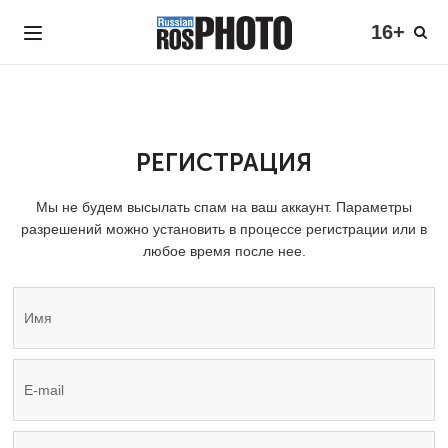
16+
РЕГИСТРАЦИЯ
Мы не будем высылать спам на ваш аккаунт. Параметры
разрешений можно установить в процессе регистрации или в
любое время после нее.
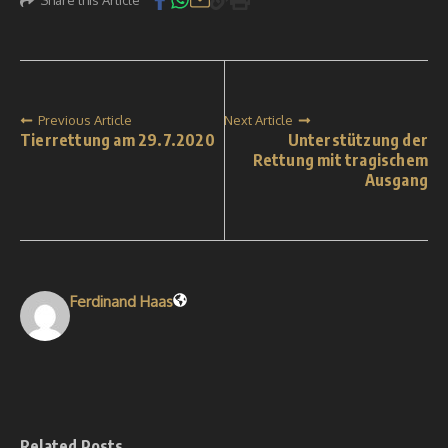
Previous Article
Next Article
Tierrettung am 29.7.2020
Unterstützung der
Rettung mit tragischem
Ausgang
Ferdinand Haas
Related Posts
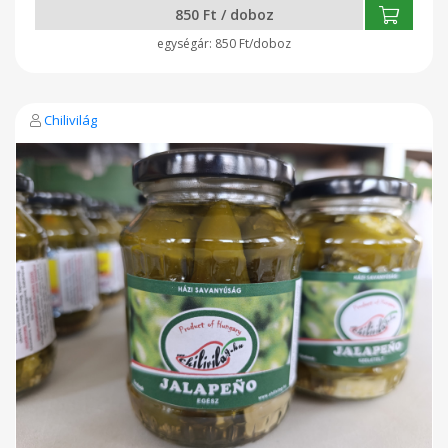
850 Ft / doboz
850 Ft/doboz
Chilivilág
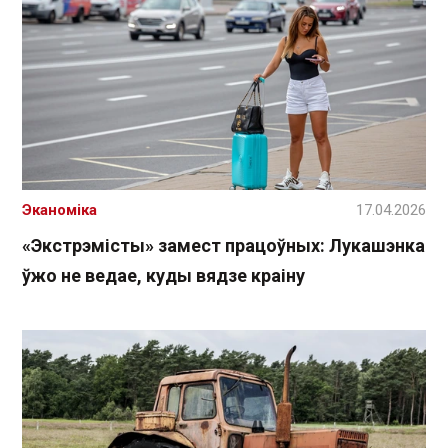
Эканоміка
17.04.2026
«Экстрэмісты» замест працоўных: Лукашэнка
ўжо не ведае, куды вядзе краіну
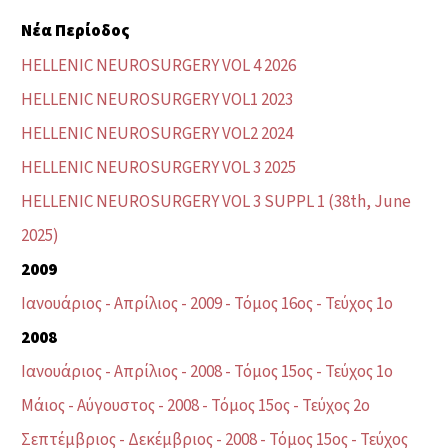
Νέα Περίοδος
HELLENIC NEUROSURGERY VOL 4 2026
HELLENIC NEUROSURGERY VOL1 2023
HELLENIC NEUROSURGERY VOL2 2024
HELLENIC NEUROSURGERY VOL 3 2025
HELLENIC NEUROSURGERY VOL 3 SUPPL 1 (38th, June
2025)
2009
Ιανουάριος - Απρίλιος - 2009 - Τόμος 16ος - Τεύχος 1ο
2008
Ιανουάριος - Απρίλιος - 2008 - Τόμος 15ος - Τεύχος 1ο
Μάιος - Αύγουστος - 2008 - Τόμος 15ος - Τεύχος 2ο
Σεπτέμβριος - Δεκέμβριος - 2008 - Τόμος 15ος - Τεύχος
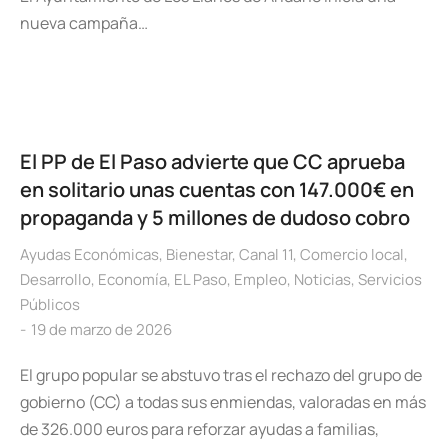
nueva campaña…
El PP de El Paso advierte que CC aprueba
en solitario unas cuentas con 147.000€ en
propaganda y 5 millones de dudoso cobro
Ayudas Económicas
,
Bienestar
,
Canal 11
,
Comercio local
,
Desarrollo
,
Economía
,
EL Paso
,
Empleo
,
Noticias
,
Servicios
Públicos
19 de marzo de 2026
El grupo popular se abstuvo tras el rechazo del grupo de
gobierno (CC) a todas sus enmiendas, valoradas en más
de 326.000 euros para reforzar ayudas a familias,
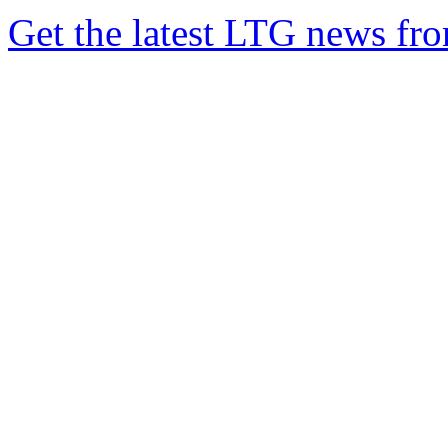
Get the latest LTG news fr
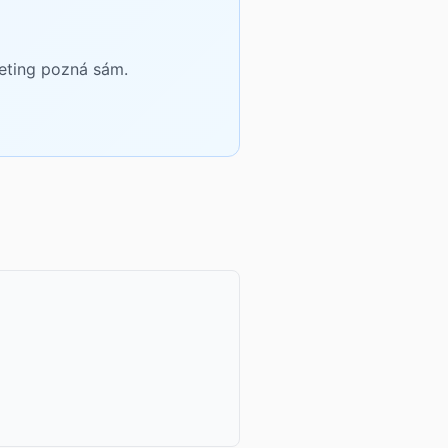
keting pozná sám.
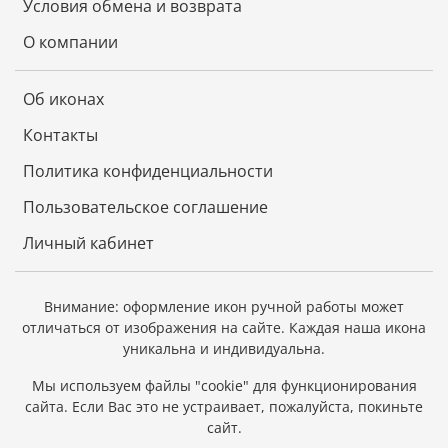
Условия обмена и возврата
О компании
Об иконах
Контакты
Политика конфиденциальности
Пользовательское соглашение
Личный кабинет
Внимание: оформление икон ручной работы может
отличаться от изображения на сайте.
Каждая наша икона
уникальна и индивидуальна.
Мы используем файлы "cookie" для функционирования
сайта.
Если Вас это не устраивает, пожалуйста, покиньте
сайт.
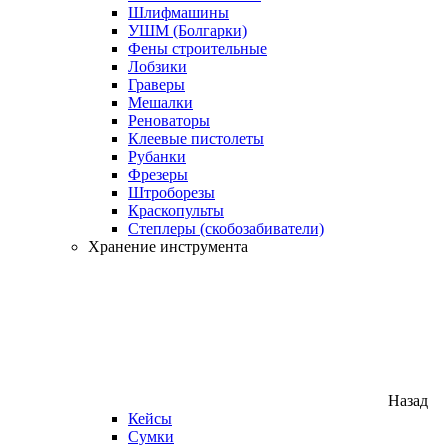
Шлифмашины
УШМ (Болгарки)
Фены строительные
Лобзики
Граверы
Мешалки
Реноваторы
Клеевые пистолеты
Рубанки
Фрезеры
Штроборезы
Краскопульты
Степлеры (скобозабиватели)
Хранение инструмента
Назад
Кейсы
Сумки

_TASK PROMPT_
Please state how many lines in the records contain the word "NEUROSURGERY", and give only that number.

_RESULT FOR THIS EXERCISE_
5